Ne var ki ikinci tur daha kritiktir. Her ne kadar Demirtaş birinci turu aşamaması halinde ikinci turda iki adaya da oy vermeyeceğini açıklamış olsa da, bu henüz ikinci turda aktif bir boykot çalışması yapılacağının ilanı anlamına gelmez. Oysa daha şimdiden bunun ifade edilmesi ve ne olursa olsun iki gerici adaya karşı etkin bir kampanyanın ilk turda olduğu gibi ikinci turda da sürdürülmesi şarttır. Bu tutum ilk turda nasıl bir kampanya yürütüleceğinin de çerçevesini belirlemeyi gerektirir. Asla diplomatik ve ılımlı bir kampanya değil ilk turdan itibaren her iki adayın da ipliğini pazara çıkaran bir kampanya yürütülmesi esas alınmalıdır ki ikinci turda eğer bu iki seçenek kalırsa aynı sertlikle bu kampanya boykot istikametinde sürdürülebilsin.

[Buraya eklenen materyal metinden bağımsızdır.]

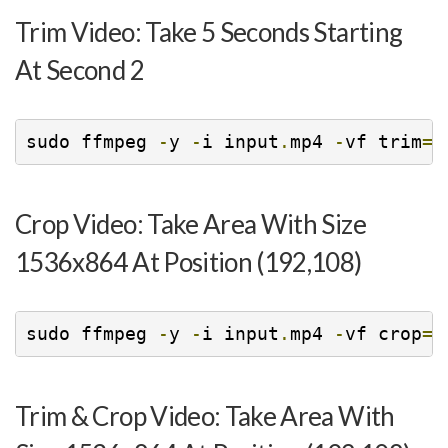
Trim Video: Take 5 Seconds Starting
At Second 2
sudo ffmpeg 
-
y 
-
i input
.
mp4 
-
vf trim
=
2
Crop Video: Take Area With Size
1536x864 At Position (192,108)
sudo ffmpeg 
-
y 
-
i input
.
mp4 
-
vf crop
=
1
Trim & Crop Video: Take Area With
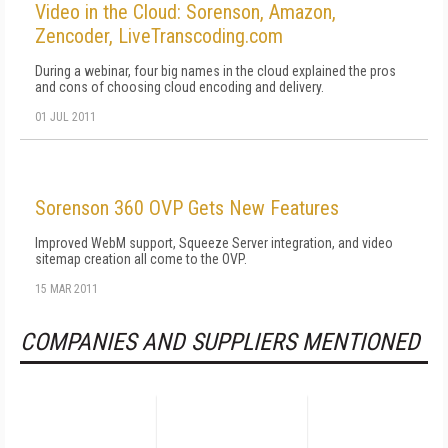
Video in the Cloud: Sorenson, Amazon,
Zencoder, LiveTranscoding.com
During a webinar, four big names in the cloud explained the pros
and cons of choosing cloud encoding and delivery.
01 JUL 2011
Sorenson 360 OVP Gets New Features
Improved WebM support, Squeeze Server integration, and video
sitemap creation all come to the OVP.
15 MAR 2011
COMPANIES AND SUPPLIERS MENTIONED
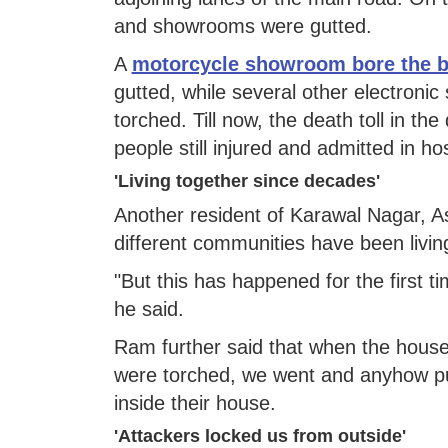
and showrooms were gutted.
A
motorcycle showroom bore the b
gutted, while several other electroni
torched. Till now, the death toll in t
people still injured and admitted in hos
'Living together since decades'
Another resident of Karawal Nagar, A
different communities have been living
"But this has happened for the first t
he said.
Ram further said that when the houses
were torched, we went and anyhow pul
inside their house.
'Attackers locked us from outside'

Daha ilk adımdan itibaren Kürtlerin de, demokrasi güçlerinin ve emekçilerin de düşmanı olan iki aday arasında bir tercih yapmamak gerekliliği vurgulanmalı, Roboski’nin ve Gezi eylemcilerinin faili, Rojava’daki katliamın sorumlusu Erdoğan’a da 1978 Maraş Katliamının danışmanı İhsanoğlu’na da Kürtlerin, Alevilerin devrim ve demokrasi güçlerinin verecek bir tek oyu olmadığının altı şimdiden çizilmeli ve seçim çalışmalarının sonuna kadar bu kampanya aktif bir biçimde yürütülmelidir.

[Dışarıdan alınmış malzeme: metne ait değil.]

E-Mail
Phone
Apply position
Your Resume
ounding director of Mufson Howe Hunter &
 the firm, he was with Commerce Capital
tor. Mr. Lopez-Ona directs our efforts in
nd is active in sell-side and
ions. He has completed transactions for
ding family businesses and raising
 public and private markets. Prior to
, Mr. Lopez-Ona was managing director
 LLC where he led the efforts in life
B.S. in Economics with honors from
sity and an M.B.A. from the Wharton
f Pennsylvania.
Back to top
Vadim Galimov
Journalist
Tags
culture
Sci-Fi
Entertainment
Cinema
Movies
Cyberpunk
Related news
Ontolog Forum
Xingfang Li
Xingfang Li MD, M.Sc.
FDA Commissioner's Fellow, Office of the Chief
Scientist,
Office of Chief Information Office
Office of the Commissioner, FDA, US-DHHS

Gezi Ayaklanmasında harekete geçen yığınların ve onları destekleyenlerin Tayyip Erdoğan’a oy vermeyecekleri açıktır. Ama Ekmeleddin İhsanoğlu’nun da onlara Tayyip Erdoğan’dan daha yakın olmadığı besbellidir. Selahattin Demirtaş’ın asıl rolü ve ödevi Çankaya’ya çıkmaktan çok bu iki rüzgârı buluşturmak olsa gerektir. Çünkü açıktır ki ağustos ayı ile birlikte sadece Çankaya’ya kimin çıkacağı belli olacaktır. Bu dönemeci takiben siyaset gündemine AKP cephesindeki koltuk kavgaları ve CHP/MHP cephesinde yeni bir gerici koalisyonun hazırlık pazarlıkları oturacak gibi görünmektedir.

Buna karşılık emekçilerin ve ezilenlerin cephesinde ise gündemin temel sorunu bu seçim kampanyaları boyunca demokratik haklar için mücadelenin örülmesi olmalıdır. Çankaya’da veya hükümetin başında kimin olduğundan bağımsız olarak seçim kampanyaları boyunca sokaklardan gelişecek olan ve eğer olursa ikinci tur kampanyaları boyunca da aktif olarak sürdürülmesi gereken bu mücadele ağustos ayında sona erecek değildir. Aksine asıl o zaman sokaklardan güç alan Gezi’nin ve Rojava’nın rüzgârını arkasına alan ana muhalefet hareketi başlayabilir. Ancak o takdirde Gezi’de, Soma’da ve Roboski’de katledilenlerin ve daha nicelerinin hesabını sormak mümkün olur.

Bu seçimler ilk genel seçimlere kadar sürdürülecek ve daha çok sokaklarda emekçi ve ezilen yığınları birleştirerek seferber edecek bir muhalefet hareketinin örülmesi için bir başlangıç olmalıdır. Seçim sonuçları ne olursa olsun ara vermeden hız kesmeden sürdürülmelidir. KöZ’ün arkasında duran komünistler bu seçim kampanyalarında bu bilinçle üzerlerine düşeni yapmak üzere hazır olmalıdır.